Porting MMX/SSE instructions to AltiVec_问答_开发者

Let me preface this with.. I have extremely limited experience with ASM, and even less with SIMD.

But it happens that I have the following MMX/SSE optimised code, that I would like to port across to AltiVec instructions for use on PPC/Cell processors.

This is probably a big ask.. Even though it's only a开发者_运维百科 few lines of code, I've had no end of trouble trying to work out what's going on here.

The original function:

static inline int convolve(const short *a, const short *b, int n)
{
    int out = 0;
    union {
        __m64 m64;
        int i32[2];
    } tmp;
    tmp.i32[0] = 0;
    tmp.i32[1] = 0;
    while (n >= 4) {
        tmp.m64 = _mm_add_pi32(tmp.m64,
                               _mm_madd_pi16(*((__m64 *)a),
                                             *((__m64 *)b)));
        a += 4;
        b += 4;
        n -= 4;
    }
    out = tmp.i32[0] + tmp.i32[1];
    _mm_empty();

    while (n --)
        out += (*(a++)) * (*(b++));
    return out;
}

Any tips on how I might rewrite this to use AltiVec instructions?

My first attempt (a very wrong attempt) looks something like this.. But it's not entirely (or even remotely) correct.

static inline int convolve_altivec(const short *a, const short *b, int n)
{
    int out = 0;
    union {
        vector unsigned int m128;
        int i64[2];
    } tmp;

    vector unsigned int zero = {0, 0, 0, 0};

    tmp.i64[0] = 0;
    tmp.i64[1] = 0;
    while (n >= 8) {
        tmp.m128 = vec_add(tmp.m128,
                               vec_msum(*((vector unsigned short *)a),
                                             *((vector unsigned short *)b), zero));

        a += 8;
        b += 8;
        n -= 8;
    }
    out = tmp.i64[0] + tmp.i64[1];
#endif
    while (n --)
        out += (*(a++)) * (*(b++));
    return out;
}

You're not far off - I fixed a few minor problems, cleaned up the code a little, added a test harness, and it seems to work OK now:

#include <assert.h>
#include <stdio.h>
#include <stdlib.h>
#include <altivec.h>

static int convolve_ref(const short *a, const short *b, int n)
{
    int out = 0;
    int i;

    for (i = 0; i < n; ++i)
    {
        out += a[i] * b[i];
    }

    return out;
}

static inline int convolve_altivec(const short *a, const short *b, int n)
{
    int out = 0;
    union {
        vector signed int m128;
        int i32[4];
    } tmp;

    const vector signed int zero = {0, 0, 0, 0};

    assert(((unsigned long)a & 15) == 0);
    assert(((unsigned long)b & 15) == 0);

    tmp.m128 = zero;

    while (n >= 8)
    {
        tmp.m128 = vec_msum(*((vector signed short *)a),
                            *((vector signed short *)b), tmp.m128);

        a += 8;
        b += 8;
        n -= 8;
    }

    out = tmp.i32[0] + tmp.i32[1] + tmp.i32[2] + tmp.i32[3];

    while (n --)
        out += (*(a++)) * (*(b++));

    return out;
}

int main(void)
{
    const int n = 100;

    vector signed short _a[n / 8 + 1];
    vector signed short _b[n / 8 + 1];

    short *a = (short *)_a;
    short *b = (short *)_b;

    int sum_ref, sum_test;

    int i;

    for (i = 0; i < n; ++i)
    {
        a[i] = rand();
        b[i] = rand();
    }

    sum_ref = convolve_ref(a, b, n);
    sum_test = convolve_altivec(a, b, n);

    printf("sum_ref = %d\n", sum_ref);
    printf("sum_test = %d\n", sum_test);

    printf("%s\n", sum_ref == sum_test ? "PASS" : "FAIL");

    return 0;
}

(Warning: all of my Altivec experience comes from working on Xbox360/PS3 - I'm not sure how different they are from other Altivec platforms).

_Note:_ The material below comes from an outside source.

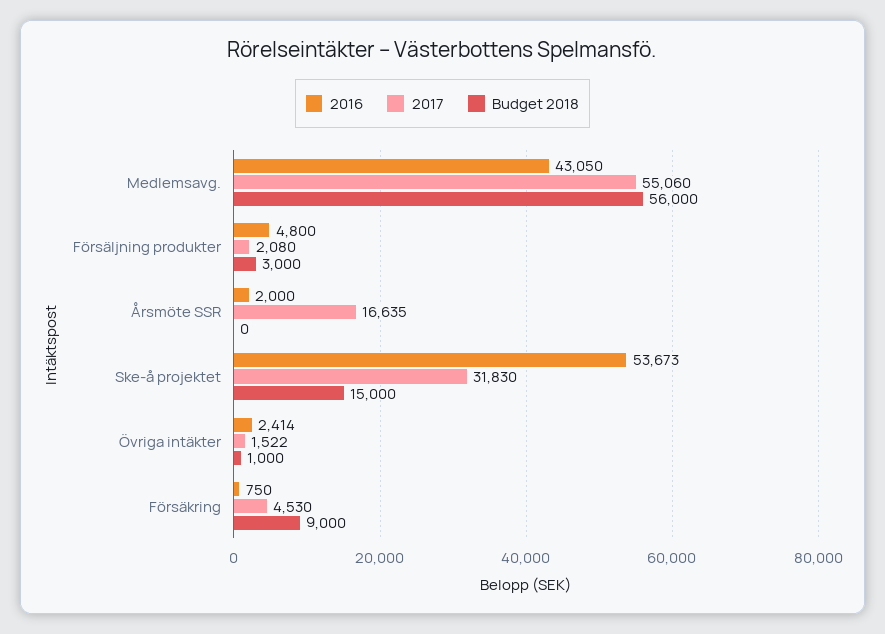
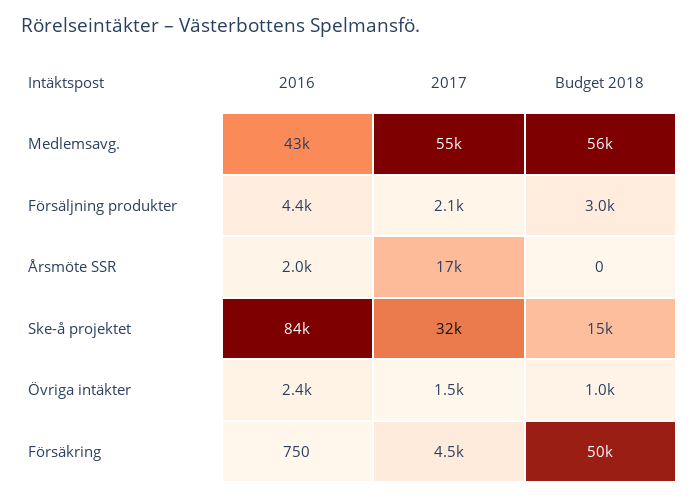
2016, Försäljning produkter: 4800 -> 4400
2016, Ske-å projektet: 53673 -> 84000
Budget 2018, Försäkring: 9000 -> 50000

First off, you should check your pointer alignment. Most vector loads (and stores) operations are expected to be from 16-byte aligned addresses. If they aren't, things will usually carry on without warning, but you won't get the data you were expecting.

It's possible (but slower) to do unaligned loads, but you basically have to read a bit before and after your data and combine them. See Apple's Altivec page. I've also done it before using an lvlx and lvrx load instructions, and then ORing them together.

Next up, I'm not sure your multiplies and adds are the same. I've never used either _mm_madd_pi16 or vec_msum, so I'm not positive they're equivalent. You should step through in a debugger and make sure they give you the same output for the same input data. Another possible difference is that they may treat overflow differently (e.g. modular vs. saturate).

Last but not least, you're computing 4 ints at a time instead of 2. So your union should hold 4 ints, and you should sum all 4 of them at the end.